For each adversarial input, evaluate: does the skill detect the problem and surface a useful error, silently produce wrong output, or crash the workflow? Map findings to improvement types: missing error handling → NEW FEATURE, poor failure message → UX IMPROVEMENT, undetected bad state → ACCURACY FIX.
Phase 2 is complete when all five sub-analyses are finished and findings are recorded.

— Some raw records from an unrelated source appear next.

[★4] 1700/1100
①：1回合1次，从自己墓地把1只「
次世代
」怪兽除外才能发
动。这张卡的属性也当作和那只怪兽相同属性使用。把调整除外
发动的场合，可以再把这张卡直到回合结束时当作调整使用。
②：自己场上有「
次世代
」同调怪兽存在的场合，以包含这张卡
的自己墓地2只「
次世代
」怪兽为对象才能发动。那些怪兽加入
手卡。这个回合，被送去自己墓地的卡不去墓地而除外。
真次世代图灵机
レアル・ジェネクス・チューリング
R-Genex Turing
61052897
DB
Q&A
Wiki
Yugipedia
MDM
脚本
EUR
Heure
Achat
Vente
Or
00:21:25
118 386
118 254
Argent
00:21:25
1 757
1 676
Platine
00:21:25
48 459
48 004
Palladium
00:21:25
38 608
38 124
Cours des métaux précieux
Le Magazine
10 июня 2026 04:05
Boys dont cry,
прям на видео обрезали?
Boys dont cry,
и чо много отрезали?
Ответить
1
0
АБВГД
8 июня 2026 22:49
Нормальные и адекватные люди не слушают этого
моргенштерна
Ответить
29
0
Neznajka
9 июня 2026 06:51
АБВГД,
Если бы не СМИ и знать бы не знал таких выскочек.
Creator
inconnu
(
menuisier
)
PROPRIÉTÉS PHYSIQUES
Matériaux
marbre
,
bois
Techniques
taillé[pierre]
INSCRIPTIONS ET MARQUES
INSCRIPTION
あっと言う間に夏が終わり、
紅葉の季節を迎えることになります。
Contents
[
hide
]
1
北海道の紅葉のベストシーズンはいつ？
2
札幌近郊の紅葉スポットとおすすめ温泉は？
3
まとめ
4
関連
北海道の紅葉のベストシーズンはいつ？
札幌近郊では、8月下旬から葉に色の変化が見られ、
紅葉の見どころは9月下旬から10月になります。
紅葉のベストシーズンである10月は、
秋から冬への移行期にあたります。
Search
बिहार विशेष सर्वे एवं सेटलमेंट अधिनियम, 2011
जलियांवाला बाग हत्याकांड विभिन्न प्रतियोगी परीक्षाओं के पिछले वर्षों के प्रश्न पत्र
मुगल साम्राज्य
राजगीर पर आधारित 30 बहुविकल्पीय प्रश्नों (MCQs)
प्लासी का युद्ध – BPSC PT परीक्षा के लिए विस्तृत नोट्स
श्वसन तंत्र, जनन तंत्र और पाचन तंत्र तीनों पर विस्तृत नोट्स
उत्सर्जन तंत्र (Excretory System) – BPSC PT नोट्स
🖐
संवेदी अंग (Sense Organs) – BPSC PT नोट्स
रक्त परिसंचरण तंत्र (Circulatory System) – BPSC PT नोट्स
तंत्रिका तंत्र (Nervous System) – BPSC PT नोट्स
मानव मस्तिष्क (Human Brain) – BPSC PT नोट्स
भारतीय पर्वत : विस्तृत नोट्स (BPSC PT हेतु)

Phase 3: Improvement Proposal
Load ${CLAUDE_PLUGIN_ROOT}/skills/improve-skill/references/effectiveness-report-template.md
for the output format before constructing the report. Reference
${CLAUDE_PLUGIN_ROOT}/skills/improve-skill/examples/sample-analysis.md to calibrate depth
and specificity if needed.
Present findings grouped by improvement type — users think in terms of outcomes, not audit
dimensions. Each entry must include: the sub-analysis code in brackets, what the gap is, why
it matters to the user, and the specific fix. Calibrate severity using the criteria in
references/effectiveness-rubric.md.
Ask: "Apply all improvements? Or select specific ones?"
Phase 3 is complete when the report is delivered and user selection is confirmed.
Phase 4: Apply Improvements
Apply confirmed items in order: new features → accuracy fixes → UX improvements → efficiency gains.
For each item:
- State what is being changed and why — reference the effectiveness principle, not "you asked"
- Make the edit or create the file
- Confirm the change integrates cleanly with surrounding content
After applying, briefly explain:
- What was changed and why
- What was added and why
- What was left out and why (effort outweighs benefit, or requires domain knowledge the user must supply)
- What was not selected — note it remains available to apply later
Validation: After delivering the explanation, re-read the modified SKILL.md in full and confirm: all selected improvements are present, no surrounding content was inadvertently altered, phases are still numbered with exit conditions, and all references point to files that exist.
Phase 4 is complete when all confirmed items are applied, the explanation is delivered, and the validation pass finds no integration failures.
Phase 5: Structural Lint
After applying effectiveness improvements, invoke the skill-lint agent for a structural quality pass:
Use Task tool with subagent_type=claude-skills:skill-lint:
"Lint the skill at <path-to-skill-directory>. Auto-apply critical and major fixes, report
minor findings for user decision."
Wait for the agent to complete. If it auto-applied structural fixes, note them alongside the effectiveness changes from Phase 4. If it reports minor findings, present them to the user.
Phase 5 is complete when the lint agent returns and any user-selected minor fixes are applied.